Once more, print the records exactly as given.

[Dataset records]
* * *
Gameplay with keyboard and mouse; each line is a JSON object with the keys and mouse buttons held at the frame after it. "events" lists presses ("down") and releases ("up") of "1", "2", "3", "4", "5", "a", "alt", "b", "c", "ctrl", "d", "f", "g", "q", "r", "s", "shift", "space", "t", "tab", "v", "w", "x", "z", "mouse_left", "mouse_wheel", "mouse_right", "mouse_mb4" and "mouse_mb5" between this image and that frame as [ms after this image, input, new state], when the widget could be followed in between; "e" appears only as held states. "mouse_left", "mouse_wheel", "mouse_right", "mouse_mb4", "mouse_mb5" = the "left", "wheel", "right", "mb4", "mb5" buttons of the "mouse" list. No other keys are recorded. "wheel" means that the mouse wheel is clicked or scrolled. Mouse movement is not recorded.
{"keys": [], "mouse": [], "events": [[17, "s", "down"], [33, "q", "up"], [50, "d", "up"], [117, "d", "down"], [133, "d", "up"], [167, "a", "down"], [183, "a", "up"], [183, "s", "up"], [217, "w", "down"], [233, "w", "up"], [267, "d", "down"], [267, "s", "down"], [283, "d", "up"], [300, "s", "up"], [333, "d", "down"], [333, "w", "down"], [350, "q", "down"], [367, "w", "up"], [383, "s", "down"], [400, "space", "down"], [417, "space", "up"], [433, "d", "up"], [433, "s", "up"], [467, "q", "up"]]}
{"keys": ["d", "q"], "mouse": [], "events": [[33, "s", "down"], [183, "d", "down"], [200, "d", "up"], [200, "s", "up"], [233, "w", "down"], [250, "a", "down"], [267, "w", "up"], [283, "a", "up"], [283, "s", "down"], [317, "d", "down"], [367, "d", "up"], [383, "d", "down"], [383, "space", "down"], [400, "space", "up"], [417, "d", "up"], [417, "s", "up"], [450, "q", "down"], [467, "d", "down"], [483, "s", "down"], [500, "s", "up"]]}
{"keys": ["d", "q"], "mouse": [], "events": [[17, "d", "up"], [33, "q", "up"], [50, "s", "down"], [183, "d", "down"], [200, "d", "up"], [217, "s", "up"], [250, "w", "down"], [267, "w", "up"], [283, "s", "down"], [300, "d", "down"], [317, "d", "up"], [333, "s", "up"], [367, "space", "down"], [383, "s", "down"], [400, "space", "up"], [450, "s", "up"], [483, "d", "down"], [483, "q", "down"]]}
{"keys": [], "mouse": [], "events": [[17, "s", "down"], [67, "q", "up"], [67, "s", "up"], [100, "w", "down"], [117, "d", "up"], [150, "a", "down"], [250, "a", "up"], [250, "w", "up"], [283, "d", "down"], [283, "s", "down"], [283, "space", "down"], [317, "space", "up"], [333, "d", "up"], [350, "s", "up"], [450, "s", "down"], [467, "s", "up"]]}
* * *
### FINISHED EXERCISE
Gameplay with keyboard and mouse; each line is a JSON object with the keys and mouse buttons held at the frame after it. "events" lists presses ("down") and releases ("up") of "1", "2", "3", "4", "5", "a", "alt", "b", "c", "ctrl", "d", "f", "g", "q", "r", "s", "shift", "space", "t", "tab", "v", "w", "x", "z", "mouse_left", "mouse_wheel", "mouse_right", "mouse_mb4" and "mouse_mb5" between this image and that frame as [ms after this image, input, new state], when the widget could be followed in between; "e" appears only as held states. "mouse_left", "mouse_wheel", "mouse_right", "mouse_mb4", "mouse_mb5" = the "left", "wheel", "right", "mb4", "mb5" buttons of the "mouse" list. No other keys are recorded. "wheel" means that the mouse wheel is clicked or scrolled. Mouse movement is not recorded.
{"keys": [], "mouse": [], "events": [[17, "s", "down"], [33, "q", "up"], [50, "d", "up"], [117, "d", "down"], [133, "d", "up"], [167, "a", "down"], [183, "a", "up"], [183, "s", "up"], [217, "w", "down"], [233, "w", "up"], [267, "d", "down"], [267, "s", "down"], [283, "d", "up"], [300, "s", "up"], [333, "d", "down"], [333, "w", "down"], [350, "q", "down"], [367, "w", "up"], [383, "s", "down"], [400, "space", "down"], [417, "space", "up"], [433, "d", "up"], [433, "s", "up"], [467, "q", "up"]]}
{"keys": ["d", "q"], "mouse": [], "events": [[33, "s", "down"], [183, "d", "down"], [200, "d", "up"], [200, "s", "up"], [233, "w", "down"], [250, "a", "down"], [267, "w", "up"], [283, "a", "up"], [283, "s", "down"], [317, "d", "down"], [367, "d", "up"], [383, "d", "down"], [383, "space", "down"], [400, "space", "up"], [417, "d", "up"], [417, "s", "up"], [450, "q", "down"], [467, "d", "down"], [483, "s", "down"], [500, "s", "up"]]}
{"keys": ["d", "q"], "mouse": [], "events": [[17, "d", "up"], [33, "q", "up"], [50, "s", "down"], [183, "d", "down"], [200, "d", "up"], [217, "s", "up"], [250, "w", "down"], [267, "w", "up"], [283, "s", "down"], [300, "d", "down"], [317, "d", "up"], [333, "s", "up"], [367, "space", "down"], [383, "s", "down"], [400, "space", "up"], [450, "s", "up"], [483, "d", "down"], [483, "q", "down"]]}
{"keys": [], "mouse": [], "events": [[17, "s", "down"], [67, "q", "up"], [67, "s", "up"], [100, "w", "down"], [117, "d", "up"], [150, "a", "down"], [250, "a", "up"], [250, "w", "up"], [283, "d", "down"], [283, "s", "down"], [283, "space", "down"], [317, "space", "up"], [333, "d", "up"], [350, "s", "up"], [450, "s", "down"], [467, "s", "up"]]}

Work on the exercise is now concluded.